The other approach is the one I suggested in the other thread. Fork and tweak hunspell so it uses it’s own matching function to produce this list. It would be able to parse, interpret and use the existing dictionaries, so it would save you time looking for function or coding each relevant matching function. Being written mostly in C++ may also be an issue.

Anyway,. I’m looking forward to seeing where this leads.


(Ruud Baars) #10

I once learned about an algorithm from the OCR developments at the Tilburg Univirsity. In short it does this:

  • give every letter a number (ascii value)
  • get only distinct letters from the word
  • compute the sum of the 5th power of all unique letters
    This number stands for a lot of varieties. It can be adapted more, by having the most common letter combination mistakes (rep) as a number value to add or subtract from this number.
    The results could be filtered by the levenshtein distance, in relation to the length of the word to rat the alternatives; maybe the frequency is an option too.

#11

Thanks everyone for the feedback

I will limit the size of the list to a few hundred pairs, and I have added a sample of the output file I got in my repo. It is matching a lot of plurals and verb inflections mainly because in portuguese these come quite easily by changing a vowel.
I agree that the preprocessing is quite demanding because of the need of filtering plurals and verb inflections and I liked the suggestion of tweaking hunspell. I will try to create a script based on hunspell that either does this filtering or extract the words directly. I don’t know that much of C++ though, but I will try.

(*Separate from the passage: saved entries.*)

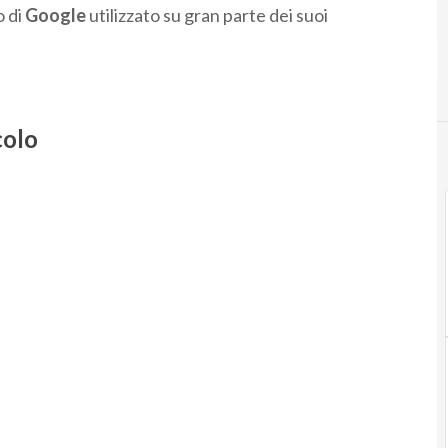
o di
Google
utilizzato su gran parte dei suoi
colo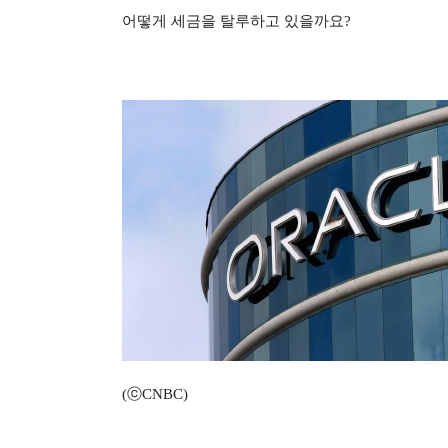
어떻게 세금을 탈루하고 있을까요
?
(ⓒCNBC)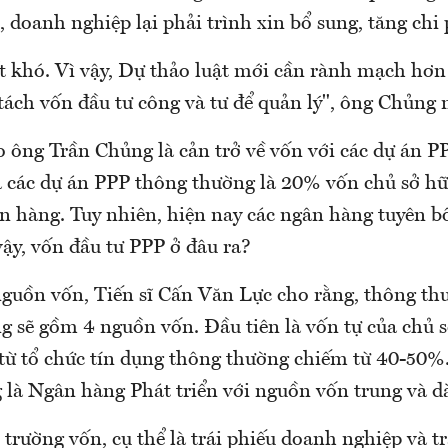
n, doanh nghiệp lại phải trình xin bổ sung, tăng chi 
ất khó. Vì vậy, Dự thảo luật mới cần rành mạch hơn
tách vốn đầu tư công và tư để quản lý", ông Chủng 
o ông Trần Chủng là cản trở về vốn với các dự án P
a các dự án PPP thông thường là 20% vốn chủ sở hữ
n hàng. Tuy nhiên, hiện nay các ngân hàng tuyên b
ậy, vốn đầu tư PPP ở đâu ra?
nguồn vốn, Tiến sĩ Cấn Văn Lực cho rằng, thông th
g sẽ gồm 4 nguồn vốn. Đầu tiên là vốn tự của chủ s
 từ tổ chức tín dụng thông thường chiếm từ 40-50%.
g là Ngân hàng Phát triển với nguồn vốn trung và d
ị trường vốn, cụ thể là trái phiếu doanh nghiệp và t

Maybe this won’t do because to run the code the instalation of the package python-Levenshtein is necessary

@Ruud_Baars If possible, could you refer to more informations regarding your approach?


(Tiago F. Santos) #12

I was not “blaming” the code. I was just stating a limitation.

I’ve seen the list. The sorting of pairs gave quite rare words in the beginning, but with multiple suggestions the filtering can be effective to some degree. Anyway, the hunspell route is probably much more efficient, and if you are going to try it, this can be disregarded.